__WHAT YOU ARE ASKED TO DO__. Copy out each line below containing "GenerationSoftware".

__INFORMATION GIVEN__.
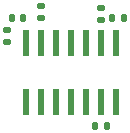
<source format=gbp>
%TF.GenerationSoftware,KiCad,Pcbnew,7.0.7*%
%TF.CreationDate,2023-12-15T10:30:33-05:00*%
%TF.ProjectId,Original Circle FES Device,4f726967-696e-4616-9c20-436972636c65,rev?*%
%TF.SameCoordinates,Original*%
%TF.FileFunction,Paste,Bot*%
%TF.FilePolarity,Positive*%
%FSLAX46Y46*%
G04 Gerber Fmt 4.6, Leading zero omitted, Abs format (unit mm)*
G04 Created by KiCad (PCBNEW 7.0.7) date 2023-12-15 10:30:33*
%MOMM*%
%LPD*%
G01*
G04 APERTURE LIST*
G04 Aperture macros list*
%AMRoundRect*
0 Rectangle with rounded corners*
0 $1 Rounding radius*
0 $2 $3 $4 $5 $6 $7 $8 $9 X,Y pos of 4 corners*
0 Add a 4 corners polygon primitive as box body*
4,1,4,$2,$3,$4,$5,$6,$7,$8,$9,$2,$3,0*
0 Add four circle primitives for the rounded corners*
1,1,$1+$1,$2,$3*
1,1,$1+$1,$4,$5*
1,1,$1+$1,$6,$7*
1,1,$1+$1,$8,$9*
0 Add four rect primitives between the rounded corners*
20,1,$1+$1,$2,$3,$4,$5,0*
20,1,$1+$1,$4,$5,$6,$7,0*
20,1,$1+$1,$6,$7,$8,$9,0*
20,1,$1+$1,$8,$9,$2,$3,0*%
G04 Aperture macros list end*
%ADD10RoundRect,0.140000X0.140000X0.170000X-0.140000X0.170000X-0.140000X-0.170000X0.140000X-0.170000X0*%
%ADD11RoundRect,0.140000X-0.140000X-0.170000X0.140000X-0.170000X0.140000X0.170000X-0.140000X0.170000X0*%
%ADD12RoundRect,0.135000X-0.185000X0.135000X-0.185000X-0.135000X0.185000X-0.135000X0.185000X0.135000X0*%
%ADD13R,0.558800X2.286000*%
%ADD14RoundRect,0.135000X0.185000X-0.135000X0.185000X0.135000X-0.185000X0.135000X-0.185000X-0.135000X0*%
%ADD15RoundRect,0.135000X0.135000X0.185000X-0.135000X0.185000X-0.135000X-0.185000X0.135000X-0.185000X0*%
G04 APERTURE END LIST*
D10*
%TO.C,C2*%
X122527000Y-102235000D03*
X121567000Y-102235000D03*
%TD*%
D11*
%TO.C,C1*%
X113058000Y-102260400D03*
X114018000Y-102260400D03*
%TD*%
D12*
%TO.C,R4*%
X120650000Y-101344000D03*
X120650000Y-102364000D03*
%TD*%
D13*
%TO.C,U1*%
X114300000Y-104317800D03*
X115570000Y-104317800D03*
X116840000Y-104317800D03*
X118110000Y-104317800D03*
X119380000Y-104317800D03*
X120650000Y-104317800D03*
X121920000Y-104317800D03*
X121920000Y-109347000D03*
X120650000Y-109347000D03*
X119380000Y-109347000D03*
X118110000Y-109347000D03*
X116840000Y-109347000D03*
X115570000Y-109347000D03*
X114300000Y-109347000D03*
%TD*%
D14*
%TO.C,R1*%
X112649000Y-104269000D03*
X112649000Y-103249000D03*
%TD*%
%TO.C,R3*%
X115570000Y-102237000D03*
X115570000Y-101217000D03*
%TD*%
D15*
%TO.C,R5*%
X121160000Y-111379000D03*
X120140000Y-111379000D03*
%TD*%
M02*

</source>
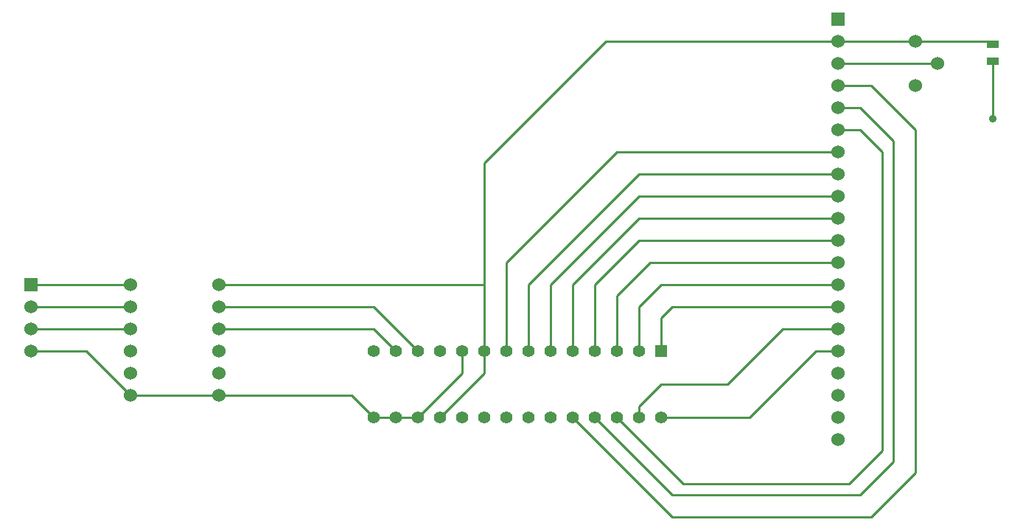
<source format=gtl>
G04 (created by PCBNEW (2013-07-07 BZR 4022)-stable) date 23/07/2015 14:49:57*
%MOIN*%
G04 Gerber Fmt 3.4, Leading zero omitted, Abs format*
%FSLAX34Y34*%
G01*
G70*
G90*
G04 APERTURE LIST*
%ADD10C,0.00590551*%
%ADD11C,0.06*%
%ADD12R,0.06X0.06*%
%ADD13R,0.055X0.035*%
%ADD14C,0.055*%
%ADD15R,0.055X0.055*%
%ADD16C,0.035*%
%ADD17C,0.01*%
G04 APERTURE END LIST*
G54D10*
G54D11*
X111000Y-40000D03*
X110000Y-39000D03*
X110000Y-41000D03*
X106500Y-39000D03*
X106500Y-40000D03*
X106500Y-41000D03*
X106500Y-42000D03*
X106500Y-43000D03*
X106500Y-44000D03*
X106500Y-45000D03*
X106500Y-46000D03*
X106500Y-47000D03*
X106500Y-48000D03*
X106500Y-49000D03*
X106500Y-50000D03*
X106500Y-51000D03*
X106500Y-52000D03*
X106500Y-53000D03*
X106500Y-54000D03*
X106500Y-55000D03*
X106500Y-56000D03*
X106500Y-57000D03*
G54D12*
X106500Y-38000D03*
G54D13*
X113500Y-39125D03*
X113500Y-39875D03*
G54D12*
X70000Y-50000D03*
G54D11*
X70000Y-51000D03*
X70000Y-52000D03*
X70000Y-53000D03*
X74500Y-50000D03*
X74500Y-51000D03*
X74500Y-52000D03*
X74500Y-53000D03*
X74500Y-54000D03*
X74500Y-55000D03*
X78500Y-55000D03*
X78500Y-54000D03*
X78500Y-53000D03*
X78500Y-52000D03*
X78500Y-51000D03*
X78500Y-50000D03*
G54D14*
X97500Y-53000D03*
X96500Y-53000D03*
X95500Y-53000D03*
X94500Y-53000D03*
X93500Y-53000D03*
X92500Y-53000D03*
X91500Y-53000D03*
X90500Y-53000D03*
X89500Y-53000D03*
X88500Y-53000D03*
X87500Y-53000D03*
X86500Y-53000D03*
X85500Y-53000D03*
G54D15*
X98500Y-53000D03*
G54D14*
X85500Y-56000D03*
X86500Y-56000D03*
X87500Y-56000D03*
X88500Y-56000D03*
X89500Y-56000D03*
X90500Y-56000D03*
X91500Y-56000D03*
X92500Y-56000D03*
X93500Y-56000D03*
X94500Y-56000D03*
X95500Y-56000D03*
X96500Y-56000D03*
X97500Y-56000D03*
X98500Y-56000D03*
G54D16*
X113500Y-42500D03*
G54D17*
X74500Y-51000D02*
X70000Y-51000D01*
X70000Y-52000D02*
X74500Y-52000D01*
X89500Y-53000D02*
X89500Y-54000D01*
X89500Y-54000D02*
X87500Y-56000D01*
X85500Y-56000D02*
X86500Y-56000D01*
X86500Y-56000D02*
X87500Y-56000D01*
X78500Y-55000D02*
X84500Y-55000D01*
X84500Y-55000D02*
X85500Y-56000D01*
X74500Y-55000D02*
X78500Y-55000D01*
X70000Y-53000D02*
X72500Y-53000D01*
X72500Y-53000D02*
X74500Y-55000D01*
X86500Y-53000D02*
X85500Y-52000D01*
X85500Y-52000D02*
X78500Y-52000D01*
X95500Y-56000D02*
X99000Y-59500D01*
X107500Y-42000D02*
X106500Y-42000D01*
X109000Y-43500D02*
X107500Y-42000D01*
X109000Y-58000D02*
X109000Y-43500D01*
X107500Y-59500D02*
X109000Y-58000D01*
X99000Y-59500D02*
X107500Y-59500D01*
X110000Y-39000D02*
X113375Y-39000D01*
X113375Y-39000D02*
X113500Y-39125D01*
X113500Y-39125D02*
X113500Y-39000D01*
X113500Y-39000D02*
X113500Y-39125D01*
X110000Y-39000D02*
X106500Y-39000D01*
X90500Y-53000D02*
X90500Y-44500D01*
X96000Y-39000D02*
X106500Y-39000D01*
X90500Y-44500D02*
X96000Y-39000D01*
X90500Y-53000D02*
X90500Y-54000D01*
X90500Y-54000D02*
X88500Y-56000D01*
X90500Y-53000D02*
X90500Y-50000D01*
X90500Y-50000D02*
X78500Y-50000D01*
X106500Y-41000D02*
X108000Y-41000D01*
X99000Y-60500D02*
X94500Y-56000D01*
X108000Y-60500D02*
X99000Y-60500D01*
X110000Y-58500D02*
X108000Y-60500D01*
X110000Y-43000D02*
X110000Y-58500D01*
X108000Y-41000D02*
X110000Y-43000D01*
X106500Y-43000D02*
X107500Y-43000D01*
X99500Y-59000D02*
X96500Y-56000D01*
X107000Y-59000D02*
X99500Y-59000D01*
X108500Y-57500D02*
X107000Y-59000D01*
X108500Y-44000D02*
X108500Y-57500D01*
X107500Y-43000D02*
X108500Y-44000D01*
X97500Y-56000D02*
X97500Y-55500D01*
X104000Y-52000D02*
X106500Y-52000D01*
X101500Y-54500D02*
X104000Y-52000D01*
X98500Y-54500D02*
X101500Y-54500D01*
X97500Y-55500D02*
X98500Y-54500D01*
X98500Y-56000D02*
X102500Y-56000D01*
X105500Y-53000D02*
X106500Y-53000D01*
X102500Y-56000D02*
X105500Y-53000D01*
X111000Y-40000D02*
X106500Y-40000D01*
X106500Y-49000D02*
X98000Y-49000D01*
X96500Y-50500D02*
X96500Y-53000D01*
X98000Y-49000D02*
X96500Y-50500D01*
X78500Y-51000D02*
X85500Y-51000D01*
X85500Y-51000D02*
X87500Y-53000D01*
X113500Y-39875D02*
X113500Y-42500D01*
X98500Y-53000D02*
X98500Y-51500D01*
X99000Y-51000D02*
X106500Y-51000D01*
X98500Y-51500D02*
X99000Y-51000D01*
X97500Y-53000D02*
X97500Y-51000D01*
X98500Y-50000D02*
X106500Y-50000D01*
X97500Y-51000D02*
X98500Y-50000D01*
X95500Y-53000D02*
X95500Y-50000D01*
X97500Y-48000D02*
X106500Y-48000D01*
X95500Y-50000D02*
X97500Y-48000D01*
X94500Y-53000D02*
X94500Y-50000D01*
X97500Y-47000D02*
X106500Y-47000D01*
X94500Y-50000D02*
X97500Y-47000D01*
X93500Y-50000D02*
X93500Y-53000D01*
X97500Y-46000D02*
X93500Y-50000D01*
X106500Y-46000D02*
X97500Y-46000D01*
X97500Y-45000D02*
X106500Y-45000D01*
X92500Y-50000D02*
X97500Y-45000D01*
X92500Y-53000D02*
X92500Y-50000D01*
X106500Y-44000D02*
X96500Y-44000D01*
X91500Y-49000D02*
X91500Y-53000D01*
X96500Y-44000D02*
X91500Y-49000D01*
X70000Y-50000D02*
X74500Y-50000D01*
M02*

</source>
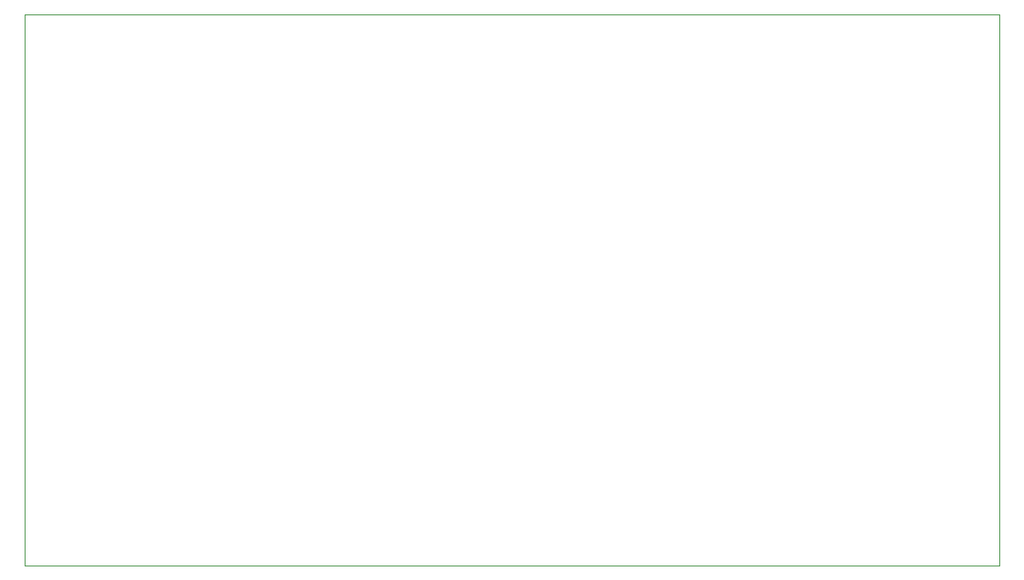
<source format=gbr>
%TF.GenerationSoftware,KiCad,Pcbnew,(5.1.10)-1*%
%TF.CreationDate,2022-10-02T14:19:25-06:00*%
%TF.ProjectId,PowerSupply,506f7765-7253-4757-9070-6c792e6b6963,rev?*%
%TF.SameCoordinates,Original*%
%TF.FileFunction,Profile,NP*%
%FSLAX46Y46*%
G04 Gerber Fmt 4.6, Leading zero omitted, Abs format (unit mm)*
G04 Created by KiCad (PCBNEW (5.1.10)-1) date 2022-10-02 14:19:25*
%MOMM*%
%LPD*%
G01*
G04 APERTURE LIST*
%TA.AperFunction,Profile*%
%ADD10C,0.100000*%
%TD*%
G04 APERTURE END LIST*
D10*
X139070000Y-41100000D02*
X139070000Y-96100000D01*
X42070000Y-41100000D02*
X139070000Y-41100000D01*
X42070000Y-96100000D02*
X42070000Y-41100000D01*
X139070000Y-96100000D02*
X42070000Y-96100000D01*
M02*

</source>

__REPLY__.
%TF.GenerationSoftware,KiCad,Pcbnew,7.0.7*%
%TF.GenerationSoftware,KiCad,Pcbnew,(5.1.10)-1*%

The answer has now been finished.